Among the 101 patients randomized 50 were randomized to dabigatran
(49.5%) and 51 to warfarin (50.5%). The groups were balanced with the
exception of coronary artery disease and treatment of coronary artery
disease that was more prevalent in the warfarin treated group.
Of the patients enrolled in the study, 64% of those randomized to
dabigatran and 61% of those randomized to warfarin completed the study.

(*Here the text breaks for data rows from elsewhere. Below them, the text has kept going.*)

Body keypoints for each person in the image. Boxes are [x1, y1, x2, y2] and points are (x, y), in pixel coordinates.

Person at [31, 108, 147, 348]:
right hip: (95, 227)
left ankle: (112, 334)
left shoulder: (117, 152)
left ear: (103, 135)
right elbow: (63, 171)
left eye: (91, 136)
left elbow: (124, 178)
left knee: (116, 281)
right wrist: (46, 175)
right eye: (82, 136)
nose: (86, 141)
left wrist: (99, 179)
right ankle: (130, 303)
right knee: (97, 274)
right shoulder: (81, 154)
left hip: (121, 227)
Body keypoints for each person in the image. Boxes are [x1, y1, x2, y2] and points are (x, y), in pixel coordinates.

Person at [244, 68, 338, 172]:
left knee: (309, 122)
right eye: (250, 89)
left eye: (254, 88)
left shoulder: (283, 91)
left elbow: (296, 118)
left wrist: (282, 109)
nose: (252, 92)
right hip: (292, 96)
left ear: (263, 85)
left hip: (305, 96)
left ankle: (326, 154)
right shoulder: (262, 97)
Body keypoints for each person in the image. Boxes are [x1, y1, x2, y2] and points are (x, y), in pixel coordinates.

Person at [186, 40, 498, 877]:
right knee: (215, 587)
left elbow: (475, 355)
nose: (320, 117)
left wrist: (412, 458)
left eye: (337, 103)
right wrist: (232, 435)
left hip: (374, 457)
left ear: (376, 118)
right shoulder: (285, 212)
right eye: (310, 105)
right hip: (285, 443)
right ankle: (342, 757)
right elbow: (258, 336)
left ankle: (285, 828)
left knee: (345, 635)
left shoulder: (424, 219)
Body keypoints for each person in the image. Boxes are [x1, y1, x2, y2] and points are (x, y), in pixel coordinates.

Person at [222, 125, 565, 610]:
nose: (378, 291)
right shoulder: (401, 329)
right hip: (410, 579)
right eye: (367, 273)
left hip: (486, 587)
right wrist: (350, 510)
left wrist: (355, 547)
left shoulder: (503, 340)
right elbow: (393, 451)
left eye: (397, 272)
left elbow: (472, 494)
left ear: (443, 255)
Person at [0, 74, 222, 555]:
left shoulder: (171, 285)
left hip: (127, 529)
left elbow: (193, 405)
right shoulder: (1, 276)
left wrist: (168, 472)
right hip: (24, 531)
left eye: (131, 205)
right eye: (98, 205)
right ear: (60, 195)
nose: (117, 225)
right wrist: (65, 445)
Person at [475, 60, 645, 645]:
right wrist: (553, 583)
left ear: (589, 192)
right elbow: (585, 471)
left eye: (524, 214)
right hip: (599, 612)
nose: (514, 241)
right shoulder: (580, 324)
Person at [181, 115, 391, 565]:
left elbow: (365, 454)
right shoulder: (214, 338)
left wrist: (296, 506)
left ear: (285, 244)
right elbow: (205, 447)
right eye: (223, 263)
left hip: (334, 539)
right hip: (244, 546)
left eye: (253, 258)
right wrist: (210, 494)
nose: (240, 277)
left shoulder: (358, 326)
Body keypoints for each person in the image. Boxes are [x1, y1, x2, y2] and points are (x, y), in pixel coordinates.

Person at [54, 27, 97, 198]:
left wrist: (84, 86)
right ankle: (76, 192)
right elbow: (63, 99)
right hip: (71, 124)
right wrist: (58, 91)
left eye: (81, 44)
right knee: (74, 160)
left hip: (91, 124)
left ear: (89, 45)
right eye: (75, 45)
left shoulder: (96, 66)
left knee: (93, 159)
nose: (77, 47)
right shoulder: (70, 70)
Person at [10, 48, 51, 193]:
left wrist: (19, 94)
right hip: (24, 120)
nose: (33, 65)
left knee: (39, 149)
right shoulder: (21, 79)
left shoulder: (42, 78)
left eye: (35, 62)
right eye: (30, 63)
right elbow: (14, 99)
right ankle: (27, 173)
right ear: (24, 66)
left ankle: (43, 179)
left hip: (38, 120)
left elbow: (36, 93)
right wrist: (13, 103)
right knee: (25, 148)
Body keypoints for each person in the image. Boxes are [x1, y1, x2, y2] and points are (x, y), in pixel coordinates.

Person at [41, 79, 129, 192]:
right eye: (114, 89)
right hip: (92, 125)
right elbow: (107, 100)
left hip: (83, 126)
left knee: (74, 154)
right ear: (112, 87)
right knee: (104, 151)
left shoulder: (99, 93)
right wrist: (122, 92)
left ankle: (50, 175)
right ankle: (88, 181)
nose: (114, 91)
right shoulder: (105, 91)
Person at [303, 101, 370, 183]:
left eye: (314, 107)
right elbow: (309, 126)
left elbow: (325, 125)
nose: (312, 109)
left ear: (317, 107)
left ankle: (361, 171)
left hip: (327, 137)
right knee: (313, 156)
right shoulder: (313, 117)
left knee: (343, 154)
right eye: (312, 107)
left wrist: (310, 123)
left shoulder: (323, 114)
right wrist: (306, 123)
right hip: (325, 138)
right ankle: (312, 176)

Supplemental Table 1 shows the reasons provided for discontinuing drug
therapy.
Table 2 shows the baseline demographics of the study population that
completed the study. In the dabigatran group, more patients had worse
subtypes of AF (persistent and longstanding persistent) compared to the
group treated with warfarin and a history of cancer was more common in
the warfarin group.
The two year results data and secondary endpoints of Stroke or Transient
ischemic attack (TIA), intracranial bleed, and changes from baseline
scores on the mini-mental status evaluation and the Hachinski Ischemic
Scale are shown in Table 3. No differences were observed in is rates of
dementia or cognitive decline as measured by serial assessment. The
incidence of new stroke and TIA were similar between groups and there
were no significant changes detected in the MMSE or HIS surveys. During
this period of time, 4 patients underwent a cardioversion, 1 received a
pacemaker, none underwent an ablation, and 6 were start on
antiarrhythmic drug therapy.
The survey scores of multiple tests for dementia, stroke, cognitive
decline, and general function are shown in Table 4 and shown for 4
surveys in Figure 1. The scores were similar at baseline and 24 months
without significant differences observed in the dabigatran versus
warfarin groups amongst all surveys.
Finally, the results of the biomarker data are listed in Table 5 which
were similar at baseline and 24 months that suggest similar efficacy of
anticoagulation and consistent impact of it with both anticoagulation
strategies. In addition, the data showed similar levels of Neprilysin
and the single-nucleotide polymorphism rs6656401 and Complement
Receptor-1gene that may have adversely impacted cerebral amyloid
angiopathy risk. Additional APOE profiling was similar amongst groups
and did not associate with abnormal cognitive survey scores at 24
months.
In the subgroup of patients that underwent MRI testing, there were no
new strokes (clinical or subclinical) identified during the study
follow-up or quantifiable change in volume (supplemental Table 2).